Выбрать главу

Отвалившись, Шерман перевернулся на спину. Часто дыша, смотрел в потолок, ощущая блаженную пустоту внутри. А потом Любаша шевельнулась, положила руку на его плечо, и он почувствовал в этом жесте робкую надежду на продолжение.

 — Если б у меня были бабы, о которых ты мне всё время талдычишь, я бы продержался подольше, — сказал он, будто шутя, но в его усмешке сквозила обида. — Ты, душа моя, неправа.

 — Прости, язык у меня поганый, — покорно согласилась Любаша. И жалобно, будто извиняясь, добавила: — Всё из головы те сплетни не идут. Что изменял, что бросить хотел. Боюсь я, понимаешь? Что променяешь меня... да хоть на эту свою, Серебрянскую!

Шермана аж передернуло. Ну да, были интрижки... но приписать ему в любовницы Майю?! Об этом даже думать было мерзко!

 — Тьфу! И правда, Любань, язык у тебя — поганый! — рассержено сказал он вставая. Настроение было испорчено. Но она схватила его за руку, приникла лбом, целуя и бормоча извинения. А Шерман терпел и думал с грустью: «Любит меня еще, дурища, до сих пор любит... А я? Не могу понять... Пусто внутри. Потому что довела скандалами, убила всё, вытравила... А с другой стороны — и сам, наверное, виноват, мало внимания уделял, мало баловал, женщины всегда от этого с ума сходят. А ведь было время, когда любил, драться за нее лез. И до третьего этажа, с ветками сирени в зубах, карабкался — это ведь тоже было, не выдернуть из памяти».

...Тогда, в девяностые, он уже знал: мало что в жизни бывает навсегда. Пошвыряла его судьба, горький опыт нарос панцирем. Детдом, армия, где он научился играть на гитаре — именно после этого появилась мечта о славе и музыке. А потом — тюрьма. И несчастливая любовь, финал которой он до сих пор вспоминал со смешанным чувством ненависти и раскаяния.

Но когда появилась Любаша, всё стало другим. Показалось, что можно начать жить заново, и уже поэтому счастливо. Строить планы, осуществлять их вместе. Вместе любить, работать, стариться. И умереть хотелось тоже вместе, чтобы никто не страдал по другому. Именно с Любашей он понял, почему в сказках такую смерть преподносят, как счастливый конец — хотя, казалось бы, зачем заканчивать сказку смертью...
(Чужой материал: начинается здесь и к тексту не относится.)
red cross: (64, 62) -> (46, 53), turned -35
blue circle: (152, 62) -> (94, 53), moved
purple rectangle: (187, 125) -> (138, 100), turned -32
Впрочем, был в этой сказке, кроме принцессы, и стерегущий ее дракон. Он же — местный король, отец Любаши, в ресторане которого Шерман работал охранником. Но в свободные дни и «живую музыку» обеспечивал, бесплатно, лишь бы дали возможность выйти на сцену и спеть под гитару свои романтические, с блатным налетом, песни. В один из таких вечеров Любаша явилась в ресторан с подружками, но отвлеклась от бездумной девичьей болтовни, когда он вышел на сцену. Смотрела только на него. И Савва, ещё не зная, что она дочка шефа, всё возвращался и возвращался к ней взглядом. А потом вдруг понял, что поет лишь для нее. Что остальных будто нет в зале.

Когда ресторан закрылся, они остались там вдвоем. И Савва забыл про гитару: руки и губы были заняты...

Уже через несколько дней добрые люди донесли «папе Йозефу» об их романе. Конечно, тот не собирался отдавать Савве единственную дочь. На этот счет он сперва поговорил с Шерманом, которого ради такого случая бугаи-телохранители привязали к железному стулу посреди гаража. Сплевывая ярко-красную слюну вместе с выбитыми зубами, Савва прошамкал:

 — Я вас, папа Йозеф, очень уважаю, но дочь вашу — люблю. Навечно.

 — Ты бы любил кого попроще, — посоветовал Иосиф Аронович, раскуривая сигару. — К тому же, девочка учится, ей бы дипломом заниматься, а тут — ты. Голову дуришь, от важных  дел отвлекаешь. Может, тебе пальцы переломать?

Савва невольно сглотнул, пытаясь унять страх. Понимал: если папа Йозеф возьмется за дело, о карьере музыканта можно забыть. Потому-то его бугаи и начали с зубов. Теперь вот вставлять придется — кому нужен шамкающий певец... Но только зря папа требовал выбрать между Любашей и музыкой.

 — Да хоть что делайте, — упрямо раздувая ноздри, бросил Шерман. — Я мужик, вытерплю.

 — Таких терпил за кладбищем — полный овраг, — лениво поигрывая битой, намекнул один из бугаев.

Глава 7 (окончание)

 — Да похрен мне! — огрызнулся Шерман. И уставился на папу Йозефа: — Хотите убить — убивайте. А потом что? Думаете, Люба простит? И заживете как раньше?